Хелена качает головой и явно хочет продолжить мысль, но я уже вырвался из ее оков и решительно направился в сторону дома. И когда уже открываю дверь, соседка тихо шепчет самой себе, но мой слух все равно ловит каждое слово:
—Хорошо, что вернулся. Без тебя она видит кошмары.
Не успеваю сделать и пару шагов в полутемном коридоре, как лестницу наверх разрезает яркий солнечный свет.
—Привет, пап!— Полина перевешивается через перила и машет рукой. Сердце сводит спазмом внезапного счастья — три дня вдали от дочери кажутся вечностью. Хочется распахнуть объятья, чтобы моя малышка как в детстве с разгона прыгнула на шею. К счастью, дочь понимает состояние отца без слов, быстро перепрыгивая через ступеньку, спускается по лестнице и виснет на мне цирковой мартышкой.
—Конференцию отменили?— спрашивает, недоверчиво разглядывая обветренное морским ветром лицо, и замечает отсутствие сумки.
Просто жму плечами в ответ, прижимаю покрепче худое нескладное тело и понимаю, как чертовски сильно соскучился.
—Мама дома?
—Уехали с ба по магазинам,— Полина отлипает. Отпускаю ее нехотя, признавая право подростка на личное пространство.
—А чемодан где?— берет верх любопытство.
—В аэропорту потеряли. Повезло, что там ничего ценного,— придумываю правдоподобное объяснение.
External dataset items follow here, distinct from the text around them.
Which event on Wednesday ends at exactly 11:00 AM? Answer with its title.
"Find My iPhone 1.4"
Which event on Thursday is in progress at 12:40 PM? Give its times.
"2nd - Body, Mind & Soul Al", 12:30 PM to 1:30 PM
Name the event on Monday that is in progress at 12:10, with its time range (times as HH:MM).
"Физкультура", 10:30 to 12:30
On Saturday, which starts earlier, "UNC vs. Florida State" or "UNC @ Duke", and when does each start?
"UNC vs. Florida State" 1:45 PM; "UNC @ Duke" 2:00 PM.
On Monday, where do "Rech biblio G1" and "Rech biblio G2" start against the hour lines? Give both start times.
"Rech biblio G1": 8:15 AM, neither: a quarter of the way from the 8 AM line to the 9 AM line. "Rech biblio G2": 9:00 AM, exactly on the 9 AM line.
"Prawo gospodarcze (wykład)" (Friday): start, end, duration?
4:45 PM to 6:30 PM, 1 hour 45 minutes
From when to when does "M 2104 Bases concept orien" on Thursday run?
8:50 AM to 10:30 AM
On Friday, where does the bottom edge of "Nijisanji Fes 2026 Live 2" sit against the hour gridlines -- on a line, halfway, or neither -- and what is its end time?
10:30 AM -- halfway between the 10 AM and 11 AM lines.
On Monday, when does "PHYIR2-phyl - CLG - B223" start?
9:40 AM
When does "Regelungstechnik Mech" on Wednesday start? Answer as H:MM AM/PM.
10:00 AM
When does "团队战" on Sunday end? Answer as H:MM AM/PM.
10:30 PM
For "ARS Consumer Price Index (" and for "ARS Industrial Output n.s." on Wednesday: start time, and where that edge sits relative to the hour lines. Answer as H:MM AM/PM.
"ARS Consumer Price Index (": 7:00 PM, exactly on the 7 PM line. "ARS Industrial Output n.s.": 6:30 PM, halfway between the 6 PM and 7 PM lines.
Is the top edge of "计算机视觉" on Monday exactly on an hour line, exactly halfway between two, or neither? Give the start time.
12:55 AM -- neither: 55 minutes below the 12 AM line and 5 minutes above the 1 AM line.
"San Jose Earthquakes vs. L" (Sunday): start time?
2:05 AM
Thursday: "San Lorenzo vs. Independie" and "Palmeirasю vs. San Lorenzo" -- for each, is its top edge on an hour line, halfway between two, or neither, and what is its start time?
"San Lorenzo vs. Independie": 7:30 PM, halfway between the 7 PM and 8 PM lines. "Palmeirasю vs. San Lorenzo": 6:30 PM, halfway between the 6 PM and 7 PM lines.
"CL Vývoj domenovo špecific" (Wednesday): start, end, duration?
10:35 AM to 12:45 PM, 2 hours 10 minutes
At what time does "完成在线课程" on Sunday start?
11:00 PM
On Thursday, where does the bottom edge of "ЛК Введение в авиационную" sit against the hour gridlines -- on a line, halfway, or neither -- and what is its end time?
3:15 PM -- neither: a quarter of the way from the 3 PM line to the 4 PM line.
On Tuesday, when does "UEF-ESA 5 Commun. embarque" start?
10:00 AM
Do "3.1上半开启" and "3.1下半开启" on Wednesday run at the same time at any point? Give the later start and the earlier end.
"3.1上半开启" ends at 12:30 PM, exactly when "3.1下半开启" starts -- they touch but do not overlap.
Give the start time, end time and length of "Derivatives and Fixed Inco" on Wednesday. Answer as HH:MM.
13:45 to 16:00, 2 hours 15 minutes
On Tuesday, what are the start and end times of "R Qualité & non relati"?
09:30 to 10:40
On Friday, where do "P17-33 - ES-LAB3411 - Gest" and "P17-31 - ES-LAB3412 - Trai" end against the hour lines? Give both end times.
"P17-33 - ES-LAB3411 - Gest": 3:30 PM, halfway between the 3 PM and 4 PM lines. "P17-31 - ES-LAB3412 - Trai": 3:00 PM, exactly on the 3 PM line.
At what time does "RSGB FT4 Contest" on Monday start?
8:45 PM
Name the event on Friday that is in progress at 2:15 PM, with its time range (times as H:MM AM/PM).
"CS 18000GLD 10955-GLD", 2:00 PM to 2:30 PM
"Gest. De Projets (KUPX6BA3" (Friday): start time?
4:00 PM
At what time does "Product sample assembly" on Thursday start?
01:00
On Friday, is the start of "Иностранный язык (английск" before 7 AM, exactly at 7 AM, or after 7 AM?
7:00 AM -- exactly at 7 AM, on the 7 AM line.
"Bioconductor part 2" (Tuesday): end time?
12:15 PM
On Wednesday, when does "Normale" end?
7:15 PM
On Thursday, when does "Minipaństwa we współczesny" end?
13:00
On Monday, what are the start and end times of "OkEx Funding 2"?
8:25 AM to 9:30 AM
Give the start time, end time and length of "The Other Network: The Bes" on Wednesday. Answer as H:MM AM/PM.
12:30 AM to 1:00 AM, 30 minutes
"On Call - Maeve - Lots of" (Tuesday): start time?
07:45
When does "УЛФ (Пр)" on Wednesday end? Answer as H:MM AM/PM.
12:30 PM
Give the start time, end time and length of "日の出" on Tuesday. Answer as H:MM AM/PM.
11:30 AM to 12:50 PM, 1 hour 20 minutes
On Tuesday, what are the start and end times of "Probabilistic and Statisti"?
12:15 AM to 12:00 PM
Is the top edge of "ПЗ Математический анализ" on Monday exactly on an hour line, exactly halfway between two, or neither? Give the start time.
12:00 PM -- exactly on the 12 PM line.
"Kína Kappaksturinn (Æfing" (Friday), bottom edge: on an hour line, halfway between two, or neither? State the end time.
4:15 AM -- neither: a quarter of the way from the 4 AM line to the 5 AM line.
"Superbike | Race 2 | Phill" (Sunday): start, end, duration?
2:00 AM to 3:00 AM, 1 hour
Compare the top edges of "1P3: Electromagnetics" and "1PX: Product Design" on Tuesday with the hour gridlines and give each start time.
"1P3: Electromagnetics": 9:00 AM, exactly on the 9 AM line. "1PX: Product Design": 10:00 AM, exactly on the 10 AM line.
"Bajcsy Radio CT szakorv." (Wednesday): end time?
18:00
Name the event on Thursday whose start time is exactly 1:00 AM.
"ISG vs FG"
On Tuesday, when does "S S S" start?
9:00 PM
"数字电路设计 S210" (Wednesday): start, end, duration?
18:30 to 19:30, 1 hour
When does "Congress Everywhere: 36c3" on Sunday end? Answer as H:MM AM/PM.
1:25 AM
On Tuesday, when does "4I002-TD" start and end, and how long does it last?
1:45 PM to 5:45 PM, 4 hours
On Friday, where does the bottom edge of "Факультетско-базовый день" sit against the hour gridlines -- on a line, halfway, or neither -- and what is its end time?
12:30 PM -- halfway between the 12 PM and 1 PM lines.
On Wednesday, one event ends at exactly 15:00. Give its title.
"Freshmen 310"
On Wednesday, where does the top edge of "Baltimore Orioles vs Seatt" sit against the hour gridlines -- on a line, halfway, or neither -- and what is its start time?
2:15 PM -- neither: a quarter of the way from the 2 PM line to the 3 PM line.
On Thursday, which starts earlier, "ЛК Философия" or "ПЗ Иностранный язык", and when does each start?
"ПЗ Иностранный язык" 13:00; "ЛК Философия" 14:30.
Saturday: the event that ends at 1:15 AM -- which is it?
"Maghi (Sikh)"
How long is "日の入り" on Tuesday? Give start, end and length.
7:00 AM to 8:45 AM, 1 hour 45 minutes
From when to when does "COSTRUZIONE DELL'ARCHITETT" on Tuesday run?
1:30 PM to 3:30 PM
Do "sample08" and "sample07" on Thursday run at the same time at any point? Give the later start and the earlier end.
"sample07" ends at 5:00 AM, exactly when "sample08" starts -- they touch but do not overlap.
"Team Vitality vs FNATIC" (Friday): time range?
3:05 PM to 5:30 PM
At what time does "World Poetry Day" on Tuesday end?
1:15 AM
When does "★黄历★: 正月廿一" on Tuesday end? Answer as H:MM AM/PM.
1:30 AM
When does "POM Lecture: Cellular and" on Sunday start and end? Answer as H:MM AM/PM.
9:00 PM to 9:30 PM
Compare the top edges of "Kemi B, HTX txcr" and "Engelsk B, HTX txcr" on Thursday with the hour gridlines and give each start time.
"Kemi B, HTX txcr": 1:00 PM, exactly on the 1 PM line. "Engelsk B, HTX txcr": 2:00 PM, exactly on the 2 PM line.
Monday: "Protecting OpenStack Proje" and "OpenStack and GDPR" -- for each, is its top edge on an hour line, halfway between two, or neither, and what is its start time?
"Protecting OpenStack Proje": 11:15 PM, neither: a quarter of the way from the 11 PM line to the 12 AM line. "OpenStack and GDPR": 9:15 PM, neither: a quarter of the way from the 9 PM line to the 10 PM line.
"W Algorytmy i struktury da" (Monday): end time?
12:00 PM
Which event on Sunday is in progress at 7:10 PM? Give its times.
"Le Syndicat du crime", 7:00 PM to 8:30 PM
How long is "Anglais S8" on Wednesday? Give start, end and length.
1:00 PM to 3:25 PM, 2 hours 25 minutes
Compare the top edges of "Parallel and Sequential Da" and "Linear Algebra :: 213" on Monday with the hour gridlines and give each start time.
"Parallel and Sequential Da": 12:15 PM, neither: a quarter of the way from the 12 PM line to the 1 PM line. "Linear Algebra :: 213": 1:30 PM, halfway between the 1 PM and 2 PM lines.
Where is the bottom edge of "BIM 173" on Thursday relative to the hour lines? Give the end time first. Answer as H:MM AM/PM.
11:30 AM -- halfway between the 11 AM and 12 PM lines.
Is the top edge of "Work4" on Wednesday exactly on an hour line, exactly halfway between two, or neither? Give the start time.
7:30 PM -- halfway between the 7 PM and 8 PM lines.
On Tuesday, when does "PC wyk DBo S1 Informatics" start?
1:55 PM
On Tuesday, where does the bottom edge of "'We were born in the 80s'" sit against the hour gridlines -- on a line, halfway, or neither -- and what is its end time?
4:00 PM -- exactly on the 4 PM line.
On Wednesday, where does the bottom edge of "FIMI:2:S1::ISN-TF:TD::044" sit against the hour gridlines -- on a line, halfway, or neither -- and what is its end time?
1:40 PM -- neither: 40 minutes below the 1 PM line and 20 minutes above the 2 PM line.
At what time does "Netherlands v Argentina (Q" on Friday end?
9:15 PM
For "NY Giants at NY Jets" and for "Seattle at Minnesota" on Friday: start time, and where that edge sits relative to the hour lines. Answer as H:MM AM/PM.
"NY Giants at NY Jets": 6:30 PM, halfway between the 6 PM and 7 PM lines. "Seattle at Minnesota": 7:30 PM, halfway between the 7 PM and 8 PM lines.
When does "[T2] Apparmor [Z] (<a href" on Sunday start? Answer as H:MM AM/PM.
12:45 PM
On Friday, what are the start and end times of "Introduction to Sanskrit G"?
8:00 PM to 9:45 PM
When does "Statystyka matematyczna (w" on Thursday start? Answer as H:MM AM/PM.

—Жуть. Пошли, покажу кое-что,— и дочь тащит меня обратно во двор. Повезло, мадам Дюпон ушла, и мы можем побыть наедине. Полина подходит к кусту черной бузины, вытягивает ладонь и кричит мне:
—Смотри внимательно, па!
Сначала я не вижу ничего необычного. Ветер треплет растянутое трикотажное платье, перекидывает через плечо собранные в хвост длинные волосы. Дочь щурится от яркого солнца и водит рукой по резной листве. Но потом… Раньше, чем зрение сигнал подает слух. Скрипят, трутся друг о друга ветки, шелестят молодые листья, тихо щелкают готовые распуститься бутоны — звуки собираются в единую композицию, и бузина обретает голос. Тихий, певучий, гипнотизирующий, подобный музыке для медитации. А затем я вижу — не Полина касается растения — дочь стоит неподвижно, а тонкие побеги ластятся к ней, приветственно касаются ладоней, норовят скользнуть по щеке и подобно котятам играют с прядями волос.
—Видишь?!— гордая собой обращается ко мне дочь.— Знакомься — мой личный ручной куст!
Но я не успеваю выразить ошеломленное удивление. Хлопает парадная дверь и кухня наполняется голосами Лики и Виктории. Судя по всему, они продолжают давний, начатый еще в машине спор:
—Осталось меньше месяца!— теща как всегда резка и непреклонна.
—Ты не можешь знать наверняка. Влад уехал, а не умер,— голос Лики звучит устало, точно этот разговор ей порядком осточертел.
—Нда, таких невезучих Повилик наш род еще не видывал. Впрочем, чему удивляться — слабое семя,— Виктория опять бросает обвинение, смысл которого мне непонятен. Оставляю Полину во дворе и захожу в дом. Женщины так увлечены, что не слышат моих шагов.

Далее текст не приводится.